In profile it appears to be leaning forward – revealing a restrained beast

Developed in koala country, the Lumina SS boasts a worldwide cult following. With the second largest engine capacity out of the lot, it’s one of the most manic sports sedans around. It is undoubtedly a muscle car and, with a massive 6-litre V8 Corvette engine powering its heavy chassis, it doesn’t mean the car is slow by any manner. It does go well on a straight line but the moment you start to put it through anything remotely resembling a corner, it grapples uncontrollably for traction. And, if caught unaware by the ferocity of its engine, you will most probably take out a street lamp with its side. But who buys a powerful sport sedan for its cornering prowess alone? You want something that has sufficient space, practical functionality and has enough power to excite your lady friend when overtaking 18-wheelers. Chevrolet has promised more attention to quality which is evident throughout its cabin space. The perforated leather seats and door panels supply comfort and flexibility. The exterior styling of the Lumina is undeniably muscular. In profile it appears to be leaning forward – revealing a restrained beast. Its broad posture and lowered ride height is finished off superbly with four exit pipes.
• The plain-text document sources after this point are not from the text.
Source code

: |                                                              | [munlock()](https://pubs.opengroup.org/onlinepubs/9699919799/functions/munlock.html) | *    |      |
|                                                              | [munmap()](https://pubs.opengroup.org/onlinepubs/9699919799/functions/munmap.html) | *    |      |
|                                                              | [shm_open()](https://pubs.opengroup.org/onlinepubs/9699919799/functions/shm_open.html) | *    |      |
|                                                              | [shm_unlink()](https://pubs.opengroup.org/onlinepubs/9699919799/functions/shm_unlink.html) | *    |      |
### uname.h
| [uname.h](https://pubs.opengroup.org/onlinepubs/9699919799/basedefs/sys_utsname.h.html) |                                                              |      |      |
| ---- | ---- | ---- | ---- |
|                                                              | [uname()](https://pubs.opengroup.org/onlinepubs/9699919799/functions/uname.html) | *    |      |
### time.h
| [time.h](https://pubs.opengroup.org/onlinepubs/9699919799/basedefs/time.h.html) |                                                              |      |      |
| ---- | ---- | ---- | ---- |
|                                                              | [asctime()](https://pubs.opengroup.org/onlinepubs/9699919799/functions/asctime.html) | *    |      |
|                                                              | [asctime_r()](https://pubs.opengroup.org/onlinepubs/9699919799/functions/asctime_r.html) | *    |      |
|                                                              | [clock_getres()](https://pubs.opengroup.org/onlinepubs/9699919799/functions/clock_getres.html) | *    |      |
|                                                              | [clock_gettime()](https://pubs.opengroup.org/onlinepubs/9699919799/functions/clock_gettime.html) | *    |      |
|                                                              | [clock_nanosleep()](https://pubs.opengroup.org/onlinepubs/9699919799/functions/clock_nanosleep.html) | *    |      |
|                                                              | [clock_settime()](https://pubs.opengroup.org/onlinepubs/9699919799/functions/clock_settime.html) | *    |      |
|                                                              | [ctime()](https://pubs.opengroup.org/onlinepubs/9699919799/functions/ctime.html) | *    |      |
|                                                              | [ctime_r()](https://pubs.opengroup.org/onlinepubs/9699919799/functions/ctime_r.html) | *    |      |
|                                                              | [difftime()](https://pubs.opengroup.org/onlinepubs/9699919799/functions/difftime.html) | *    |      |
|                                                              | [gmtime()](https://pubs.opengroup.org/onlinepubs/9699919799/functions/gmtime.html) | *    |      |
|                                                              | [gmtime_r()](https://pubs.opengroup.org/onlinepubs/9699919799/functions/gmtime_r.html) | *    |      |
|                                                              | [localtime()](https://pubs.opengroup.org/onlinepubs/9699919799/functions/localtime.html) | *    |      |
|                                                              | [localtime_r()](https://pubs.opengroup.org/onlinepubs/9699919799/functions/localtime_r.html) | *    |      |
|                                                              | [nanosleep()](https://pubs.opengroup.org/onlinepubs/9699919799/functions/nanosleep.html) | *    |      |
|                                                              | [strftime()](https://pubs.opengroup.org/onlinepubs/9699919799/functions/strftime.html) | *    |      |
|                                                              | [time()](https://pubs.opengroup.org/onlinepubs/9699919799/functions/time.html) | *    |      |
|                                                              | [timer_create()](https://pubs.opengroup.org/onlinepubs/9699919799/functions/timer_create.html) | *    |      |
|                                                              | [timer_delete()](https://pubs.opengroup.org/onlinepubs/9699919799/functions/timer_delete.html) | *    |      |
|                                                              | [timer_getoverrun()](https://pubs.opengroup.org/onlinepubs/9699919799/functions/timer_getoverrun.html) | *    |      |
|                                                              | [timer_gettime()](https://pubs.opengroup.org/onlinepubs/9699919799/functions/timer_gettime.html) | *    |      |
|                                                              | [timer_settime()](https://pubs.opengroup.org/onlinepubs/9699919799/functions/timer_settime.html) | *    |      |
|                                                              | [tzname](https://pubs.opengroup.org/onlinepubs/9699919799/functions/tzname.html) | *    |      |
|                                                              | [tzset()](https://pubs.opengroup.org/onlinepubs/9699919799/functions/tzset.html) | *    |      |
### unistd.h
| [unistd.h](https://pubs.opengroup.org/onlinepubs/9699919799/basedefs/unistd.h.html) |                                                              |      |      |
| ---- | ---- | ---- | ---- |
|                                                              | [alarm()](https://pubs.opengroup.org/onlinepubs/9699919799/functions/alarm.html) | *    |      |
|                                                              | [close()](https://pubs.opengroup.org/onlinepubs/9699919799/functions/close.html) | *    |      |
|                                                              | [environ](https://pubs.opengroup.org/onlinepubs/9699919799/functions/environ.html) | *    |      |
This car goes like a rocket and what makes the experience even better is when the V8 screams out in reverberating splendour.

100km/h arrives in only 6.2 seconds

Go figure: This Lumina sends forth an outrageous power surge of 270kW and 530Nm, guaranteeing a visceral driving experience. These figures help it swallow 100km/h in 6.2 seconds and reach a top speed of 250km/h.

Verdict: For those who yearn to own a veritable muscle car, don’t miss out, as this might be the last time the Lumina (g)races our roads, given the current state of the global car industry.